Generate embedding vectors for a large collection of texts using parallel
batch processing. This function is optimized for high-throughput embedding
generation, using httr2::req_perform_parallel() to process multiple
batches concurrently while tracking errors gracefully.
Usage
foundry_embed_batch(
text,
model = NULL,
dimensions = NULL,
batch_size = 100L,
max_active = 10L,
progress = TRUE,
api_key = NULL,
api_version = NULL
)Arguments
- text
Character vector. The texts to embed.
- model
Character. The deployment name of an embedding model. Defaults to the environment variable
AZURE_FOUNDRY_EMBED_MODEL.- dimensions
Integer. Optional. The number of dimensions for the output embeddings. Only supported by some models (e.g., text-embedding-3).
- batch_size
Integer. Number of texts to include in each batch request. Default: 100.
- max_active
Integer. Maximum number of concurrent requests. Default: 10.
- progress
Logical. Whether to show a progress bar. Default: TRUE.
- api_key
Character. Optional API key override.
- api_version
Character. Optional API version override.
Value
A tibble with columns:
- .input_idx
Integer. The original index of each text in the input vector.
- text
Character. The original input text.

- [Stated task A]:
In the embedding function documentation, what is the default value of batch_size?
- [Stated task B]:
In the dataset rows, rename "common name" to "vernacular name" and leave everything else unchanged. Begin at the line that has "genus: Urothemis" and stop after the last line of the rows.
These rows have no connection to the embedding function documentation.

(Stored dataset items)
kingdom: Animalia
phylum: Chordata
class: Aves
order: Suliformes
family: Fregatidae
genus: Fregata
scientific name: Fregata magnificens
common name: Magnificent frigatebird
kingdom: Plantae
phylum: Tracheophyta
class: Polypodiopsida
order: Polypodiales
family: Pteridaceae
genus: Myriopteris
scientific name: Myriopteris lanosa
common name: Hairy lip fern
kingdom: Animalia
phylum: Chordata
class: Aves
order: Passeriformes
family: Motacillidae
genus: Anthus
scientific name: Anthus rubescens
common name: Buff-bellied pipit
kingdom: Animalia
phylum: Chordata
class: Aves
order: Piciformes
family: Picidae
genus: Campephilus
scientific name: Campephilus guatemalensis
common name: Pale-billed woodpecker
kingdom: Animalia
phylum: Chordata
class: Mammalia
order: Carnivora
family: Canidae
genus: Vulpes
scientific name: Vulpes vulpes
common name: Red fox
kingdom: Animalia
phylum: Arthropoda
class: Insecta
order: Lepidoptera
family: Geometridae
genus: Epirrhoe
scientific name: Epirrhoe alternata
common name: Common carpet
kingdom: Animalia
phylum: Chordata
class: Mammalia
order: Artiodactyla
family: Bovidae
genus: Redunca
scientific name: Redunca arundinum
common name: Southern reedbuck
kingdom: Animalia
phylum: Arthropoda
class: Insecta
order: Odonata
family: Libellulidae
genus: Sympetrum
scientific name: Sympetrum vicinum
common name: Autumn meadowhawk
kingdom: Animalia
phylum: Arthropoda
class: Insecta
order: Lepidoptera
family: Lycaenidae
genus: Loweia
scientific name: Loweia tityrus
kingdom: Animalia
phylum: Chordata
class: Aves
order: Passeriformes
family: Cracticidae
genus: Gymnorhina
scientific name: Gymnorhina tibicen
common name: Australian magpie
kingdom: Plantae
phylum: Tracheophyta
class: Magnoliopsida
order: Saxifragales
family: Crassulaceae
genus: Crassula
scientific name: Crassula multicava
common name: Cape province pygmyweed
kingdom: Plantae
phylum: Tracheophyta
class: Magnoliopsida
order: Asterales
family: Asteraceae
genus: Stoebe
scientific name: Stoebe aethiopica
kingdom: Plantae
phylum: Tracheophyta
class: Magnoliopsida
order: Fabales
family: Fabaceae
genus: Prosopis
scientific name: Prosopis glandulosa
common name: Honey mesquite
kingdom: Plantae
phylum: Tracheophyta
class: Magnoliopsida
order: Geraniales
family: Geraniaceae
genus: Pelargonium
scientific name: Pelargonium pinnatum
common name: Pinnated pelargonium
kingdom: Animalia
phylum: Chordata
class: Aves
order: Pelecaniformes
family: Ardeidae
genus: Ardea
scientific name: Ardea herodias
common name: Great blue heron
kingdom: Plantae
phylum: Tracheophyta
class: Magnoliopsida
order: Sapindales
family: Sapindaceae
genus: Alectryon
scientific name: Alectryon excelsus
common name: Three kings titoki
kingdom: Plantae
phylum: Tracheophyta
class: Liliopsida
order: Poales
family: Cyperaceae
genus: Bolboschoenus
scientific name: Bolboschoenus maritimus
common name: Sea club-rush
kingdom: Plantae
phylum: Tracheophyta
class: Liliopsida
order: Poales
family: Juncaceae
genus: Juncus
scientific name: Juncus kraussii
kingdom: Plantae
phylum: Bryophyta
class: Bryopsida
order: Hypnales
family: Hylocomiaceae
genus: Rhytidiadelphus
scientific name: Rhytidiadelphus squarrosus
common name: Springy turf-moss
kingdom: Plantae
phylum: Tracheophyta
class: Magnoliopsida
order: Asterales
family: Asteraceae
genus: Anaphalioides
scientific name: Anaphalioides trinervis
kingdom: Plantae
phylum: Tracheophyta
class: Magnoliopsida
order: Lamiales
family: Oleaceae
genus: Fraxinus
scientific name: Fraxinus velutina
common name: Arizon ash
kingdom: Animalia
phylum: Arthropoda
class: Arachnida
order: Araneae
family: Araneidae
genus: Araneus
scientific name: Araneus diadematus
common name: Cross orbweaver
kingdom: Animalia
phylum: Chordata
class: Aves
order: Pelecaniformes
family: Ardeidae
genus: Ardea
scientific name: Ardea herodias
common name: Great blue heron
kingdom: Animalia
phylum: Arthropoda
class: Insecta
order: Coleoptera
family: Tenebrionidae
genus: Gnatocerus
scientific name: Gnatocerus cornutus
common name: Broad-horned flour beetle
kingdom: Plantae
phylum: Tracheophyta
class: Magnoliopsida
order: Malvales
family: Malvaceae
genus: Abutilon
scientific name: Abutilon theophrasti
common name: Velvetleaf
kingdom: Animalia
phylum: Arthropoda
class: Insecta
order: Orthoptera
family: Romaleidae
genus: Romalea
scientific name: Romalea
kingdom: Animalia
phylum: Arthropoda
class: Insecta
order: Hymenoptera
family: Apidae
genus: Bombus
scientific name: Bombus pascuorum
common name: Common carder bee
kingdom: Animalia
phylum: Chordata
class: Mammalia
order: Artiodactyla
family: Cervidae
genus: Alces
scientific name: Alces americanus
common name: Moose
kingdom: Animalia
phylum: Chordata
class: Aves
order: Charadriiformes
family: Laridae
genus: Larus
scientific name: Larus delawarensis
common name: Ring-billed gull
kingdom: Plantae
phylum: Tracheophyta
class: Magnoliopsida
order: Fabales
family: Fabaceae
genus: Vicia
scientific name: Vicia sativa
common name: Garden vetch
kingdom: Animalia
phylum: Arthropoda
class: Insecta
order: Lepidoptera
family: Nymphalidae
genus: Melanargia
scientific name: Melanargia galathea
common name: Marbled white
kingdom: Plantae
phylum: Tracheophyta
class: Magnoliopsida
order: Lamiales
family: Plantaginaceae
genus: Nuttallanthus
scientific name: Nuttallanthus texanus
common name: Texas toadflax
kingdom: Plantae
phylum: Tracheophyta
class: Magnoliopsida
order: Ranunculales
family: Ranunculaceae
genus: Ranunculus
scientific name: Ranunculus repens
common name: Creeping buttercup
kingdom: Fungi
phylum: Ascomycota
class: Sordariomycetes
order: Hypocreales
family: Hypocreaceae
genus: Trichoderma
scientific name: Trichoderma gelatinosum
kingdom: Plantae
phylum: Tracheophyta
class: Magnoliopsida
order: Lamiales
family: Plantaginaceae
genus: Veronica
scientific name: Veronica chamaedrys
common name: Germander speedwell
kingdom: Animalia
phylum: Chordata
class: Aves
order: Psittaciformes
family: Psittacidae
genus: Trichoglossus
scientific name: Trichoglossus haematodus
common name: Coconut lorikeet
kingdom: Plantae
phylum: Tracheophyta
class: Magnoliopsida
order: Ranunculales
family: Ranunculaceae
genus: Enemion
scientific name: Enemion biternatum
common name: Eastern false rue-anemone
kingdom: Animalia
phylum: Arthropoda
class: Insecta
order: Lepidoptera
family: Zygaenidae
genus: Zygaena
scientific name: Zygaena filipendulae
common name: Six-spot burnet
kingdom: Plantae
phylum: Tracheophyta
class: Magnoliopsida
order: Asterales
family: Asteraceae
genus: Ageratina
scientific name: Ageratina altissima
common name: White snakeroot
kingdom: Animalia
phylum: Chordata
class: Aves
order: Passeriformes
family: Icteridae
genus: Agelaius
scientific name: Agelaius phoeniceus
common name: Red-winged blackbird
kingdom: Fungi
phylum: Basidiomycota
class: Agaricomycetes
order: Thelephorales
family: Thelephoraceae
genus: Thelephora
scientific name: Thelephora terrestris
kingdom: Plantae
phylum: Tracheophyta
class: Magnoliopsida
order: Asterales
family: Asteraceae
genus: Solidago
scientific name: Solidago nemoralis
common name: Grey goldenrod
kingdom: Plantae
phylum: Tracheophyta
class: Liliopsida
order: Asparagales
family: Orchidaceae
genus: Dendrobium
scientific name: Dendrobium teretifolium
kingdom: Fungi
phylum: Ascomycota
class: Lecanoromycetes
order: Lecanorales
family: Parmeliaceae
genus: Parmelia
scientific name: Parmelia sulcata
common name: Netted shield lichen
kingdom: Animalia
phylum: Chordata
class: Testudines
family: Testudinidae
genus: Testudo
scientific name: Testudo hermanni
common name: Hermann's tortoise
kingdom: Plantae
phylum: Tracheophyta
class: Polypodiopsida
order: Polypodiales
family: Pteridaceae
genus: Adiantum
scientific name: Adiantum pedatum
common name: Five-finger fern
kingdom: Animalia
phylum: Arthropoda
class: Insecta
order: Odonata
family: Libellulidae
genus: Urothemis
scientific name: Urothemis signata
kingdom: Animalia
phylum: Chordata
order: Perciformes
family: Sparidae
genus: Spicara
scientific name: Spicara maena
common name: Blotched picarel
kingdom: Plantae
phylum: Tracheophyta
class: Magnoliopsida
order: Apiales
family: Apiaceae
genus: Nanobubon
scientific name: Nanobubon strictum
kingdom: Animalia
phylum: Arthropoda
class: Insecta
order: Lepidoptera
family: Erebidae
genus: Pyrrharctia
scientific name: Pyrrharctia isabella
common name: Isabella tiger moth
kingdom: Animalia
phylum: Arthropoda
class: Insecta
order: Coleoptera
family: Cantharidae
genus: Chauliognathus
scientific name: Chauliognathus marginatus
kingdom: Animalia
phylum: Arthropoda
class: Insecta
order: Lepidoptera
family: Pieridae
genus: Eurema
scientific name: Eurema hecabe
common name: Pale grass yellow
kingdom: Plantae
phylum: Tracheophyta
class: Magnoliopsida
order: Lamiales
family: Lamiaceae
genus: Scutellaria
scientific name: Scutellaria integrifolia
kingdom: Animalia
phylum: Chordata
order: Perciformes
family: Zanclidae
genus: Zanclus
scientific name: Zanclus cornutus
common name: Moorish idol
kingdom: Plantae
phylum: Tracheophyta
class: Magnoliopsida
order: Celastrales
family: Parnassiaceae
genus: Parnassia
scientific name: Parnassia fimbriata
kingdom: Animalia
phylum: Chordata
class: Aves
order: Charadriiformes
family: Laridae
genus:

- [Answer A]:
100

- [Answer B]:
genus: Urothemis
scientific name: Urothemis signata
kingdom: Animalia
phylum: Chordata
order: Perciformes
family: Sparidae
genus: Spicara
scientific name: Spicara maena
vernacular name: Blotched picarel
kingdom: Plantae
phylum: Tracheophyta
class: Magnoliopsida
order: Apiales
family: Apiaceae
genus: Nanobubon
scientific name: Nanobubon strictum
kingdom: Animalia
phylum: Arthropoda
class: Insecta
order: Lepidoptera
family: Erebidae
genus: Pyrrharctia
scientific name: Pyrrharctia isabella
vernacular name: Isabella tiger moth
kingdom: Animalia
phylum: Arthropoda
class: Insecta
order: Coleoptera
family: Cantharidae
genus: Chauliognathus
scientific name: Chauliognathus marginatus
kingdom: Animalia
phylum: Arthropoda
class: Insecta
order: Lepidoptera
family: Pieridae
genus: Eurema
scientific name: Eurema hecabe
vernacular name: Pale grass yellow
kingdom: Plantae
phylum: Tracheophyta
class: Magnoliopsida
order: Lamiales
family: Lamiaceae
genus: Scutellaria
scientific name: Scutellaria integrifolia
kingdom: Animalia
phylum: Chordata
order: Perciformes
family: Zanclidae
genus: Zanclus
scientific name: Zanclus cornutus
vernacular name: Moorish idol
kingdom: Plantae
phylum: Tracheophyta
class: Magnoliopsida
order: Celastrales
family: Parnassiaceae
genus: Parnassia
scientific name: Parnassia fimbriata
kingdom: Animalia
phylum: Chordata
class: Aves
order: Charadriiformes
family: Laridae
genus:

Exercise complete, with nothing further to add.